◆ **Excerpt to read**
▼

The Writer’s Workshop pushes students to research, think critically and – of course – write. It also allows students within their own constant writing to explore, experiment, and strengthen skills.

According to the November and December “Spartan News” district newsletter article written by Crystal Hintzman, Director of Curriculum, Instruction and Assessment to inform parents about the changes, the Writer’s Workshop gives “opportunities for students to develop collaborative conversations to enhance their learning.”

“The idea is that you give the students many opportunities to write, and the teachers provide feedback on that writing,” said Hintzman

Students are exposed to a wide variety of writing by published authors, which they use as models for their own writing. This concept also allows students to get used to writing more often and think less about a singular final product. Hintzman explained in the article in the November and December “Spartan News” that students will be given “Writer-Reader Notebooks as a place to practice their writing craft as they learn from their teacher, peers, and other authors.”

One exercise, in English teacher Lynn Krause’s class, required students to create a visual storyboard showing the complexity of plot in their story. The storyboard “helps recognize plots in stories, which was more fun than plotting on Google Docs,” freshman Brooke Hendry said.

In the 2013-14 school year, Writer’s Workshop was introduced into the elementary schools in the school district by a group of teachers, administration, and staff after research on its benefits in the classroom. As these students made their way up into the middle school the district integrated it into curriculum there as well.

“The SHS ELA teachers visited SMS in the spring of 2018 to observe it in action. The decision was collaboratively made to try out this model in the 9th-grade language arts classes at the high school,” Hintzman said.

The model is intended to give students “multiple opportunities for students to plan their writing, create a draft, receive ongoing feedback from teacher and peers, make revisions, and celebrate their growth as writers,” Hintzman wrote in the November and December “Spartan News” article.

When 9th grade English teacher Olivia White gives a writing assignment to her students, she writes alongside them. This allows her students to edit and make suggestions for everyone’s paper, including her own.  Then they can all improve their writing, students and teacher alike, which creates that workshop environment, as opposed to a traditional teacher-lecture style of class.

“We teachers want to see our students continue to grow and develop as writers,” White said.

Freshman Morgan Evans, one of White’s students likes the idea of Writer’s Workshop because of its consistent structure. She also likes being able to receive feedback from friends and classmates.

“It’s helpful to have student feedback along with teacher input,” Evans said.

Freshman Brodie Raygor, another one of White’s students has found a benefit to doing it because it helps him to better understand topics he writes about. On the other hand, he thinks it sometimes gets in the way.

“I wish we could only type,” Raygor said. “Writing on paper is boring.”

Hintzman says that the plan is for the Writer’s Workshop is to continue to expand throughout the high school language department as the current freshmen move up.

▲

◆ **Given information**

▼

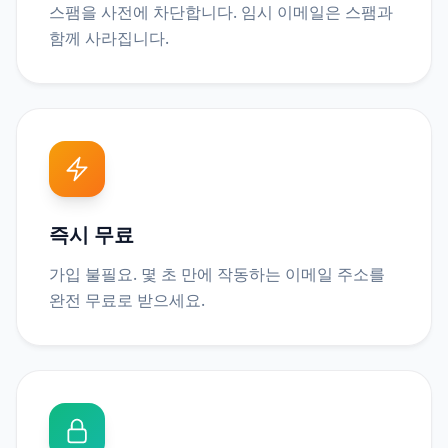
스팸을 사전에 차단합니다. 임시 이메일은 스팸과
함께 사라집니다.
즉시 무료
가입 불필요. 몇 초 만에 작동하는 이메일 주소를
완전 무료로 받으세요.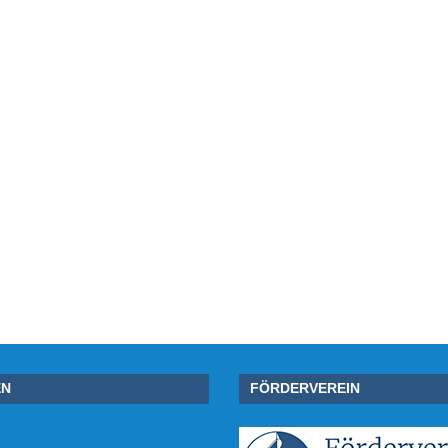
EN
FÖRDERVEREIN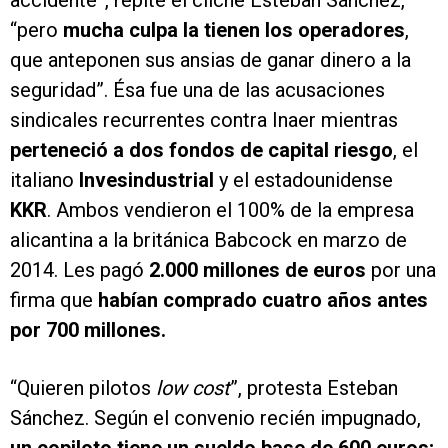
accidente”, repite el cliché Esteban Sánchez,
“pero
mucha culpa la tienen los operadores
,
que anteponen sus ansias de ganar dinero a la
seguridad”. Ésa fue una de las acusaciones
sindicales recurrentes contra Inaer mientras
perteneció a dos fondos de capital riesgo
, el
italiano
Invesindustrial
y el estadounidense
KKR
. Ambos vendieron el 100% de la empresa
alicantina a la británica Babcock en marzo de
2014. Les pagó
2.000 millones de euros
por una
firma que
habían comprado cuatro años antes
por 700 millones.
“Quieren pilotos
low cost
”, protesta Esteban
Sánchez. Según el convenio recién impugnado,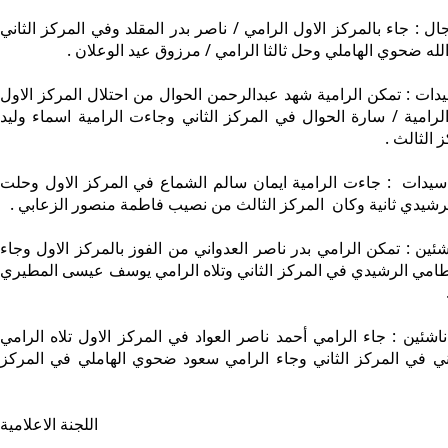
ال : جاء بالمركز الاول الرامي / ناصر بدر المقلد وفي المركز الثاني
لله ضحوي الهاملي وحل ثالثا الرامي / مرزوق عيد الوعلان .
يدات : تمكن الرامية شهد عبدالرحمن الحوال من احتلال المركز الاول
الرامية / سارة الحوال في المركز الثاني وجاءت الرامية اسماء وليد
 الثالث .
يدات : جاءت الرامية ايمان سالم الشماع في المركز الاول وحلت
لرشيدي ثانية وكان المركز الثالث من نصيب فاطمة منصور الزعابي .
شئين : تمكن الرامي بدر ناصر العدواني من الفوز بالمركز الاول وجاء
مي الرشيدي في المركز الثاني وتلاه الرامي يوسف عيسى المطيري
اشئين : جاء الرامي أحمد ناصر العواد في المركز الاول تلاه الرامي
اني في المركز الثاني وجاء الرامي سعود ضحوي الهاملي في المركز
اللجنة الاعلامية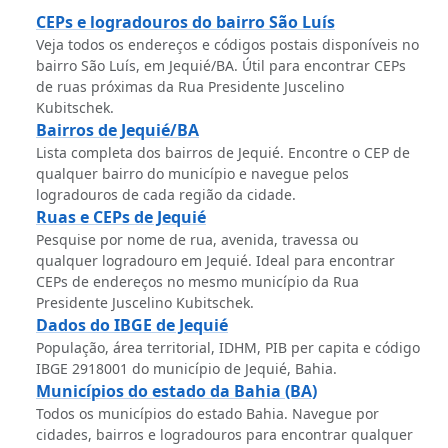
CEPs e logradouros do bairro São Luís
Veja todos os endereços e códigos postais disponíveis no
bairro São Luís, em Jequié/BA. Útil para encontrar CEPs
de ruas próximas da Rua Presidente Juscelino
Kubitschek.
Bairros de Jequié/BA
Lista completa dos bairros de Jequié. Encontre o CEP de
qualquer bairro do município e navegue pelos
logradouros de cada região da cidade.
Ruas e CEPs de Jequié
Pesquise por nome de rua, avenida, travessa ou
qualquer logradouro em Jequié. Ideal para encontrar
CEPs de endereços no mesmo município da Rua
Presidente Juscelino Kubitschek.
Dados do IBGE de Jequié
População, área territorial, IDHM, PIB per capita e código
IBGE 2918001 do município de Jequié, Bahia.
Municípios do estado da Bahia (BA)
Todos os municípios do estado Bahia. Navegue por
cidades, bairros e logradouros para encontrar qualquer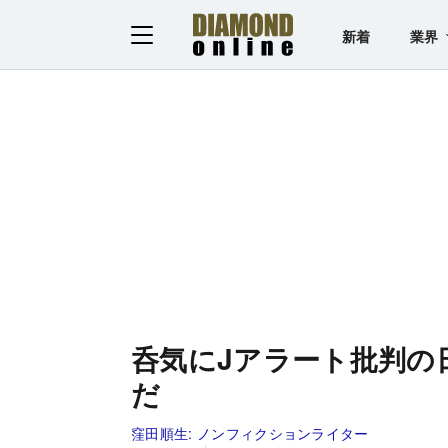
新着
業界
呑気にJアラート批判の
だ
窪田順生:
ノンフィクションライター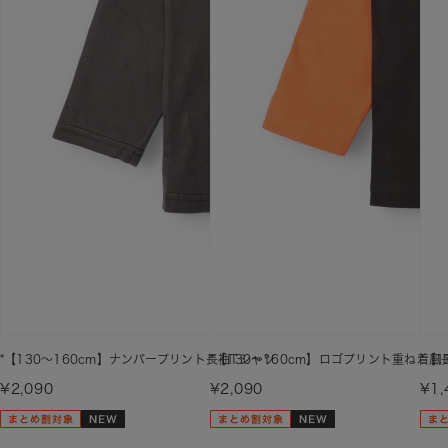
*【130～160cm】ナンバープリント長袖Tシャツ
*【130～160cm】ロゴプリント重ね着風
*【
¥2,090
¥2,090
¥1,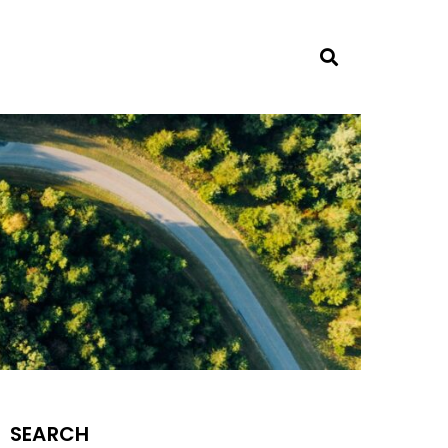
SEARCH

▲

◆ **Problem**
In the Writer's Workshop article, copy everything from "One exercise, in" down to "there as well.", substituting "Microsoft Word" for "Google Docs". The records stand apart from the Writer's Workshop article and are separate material.

◆ **Expected answer**
One exercise, in English teacher Lynn Krause’s class, required students to create a visual storyboard showing the complexity of plot in their story. The storyboard “helps recognize plots in stories, which was more fun than plotting on Microsoft Word,” freshman Brooke Hendry said.

In the 2013-14 school year, Writer’s Workshop was introduced into the elementary schools in the school district by a group of teachers, administration, and staff after research on its benefits in the classroom. As these students made their way up into the middle school the district integrated it into curriculum there as well.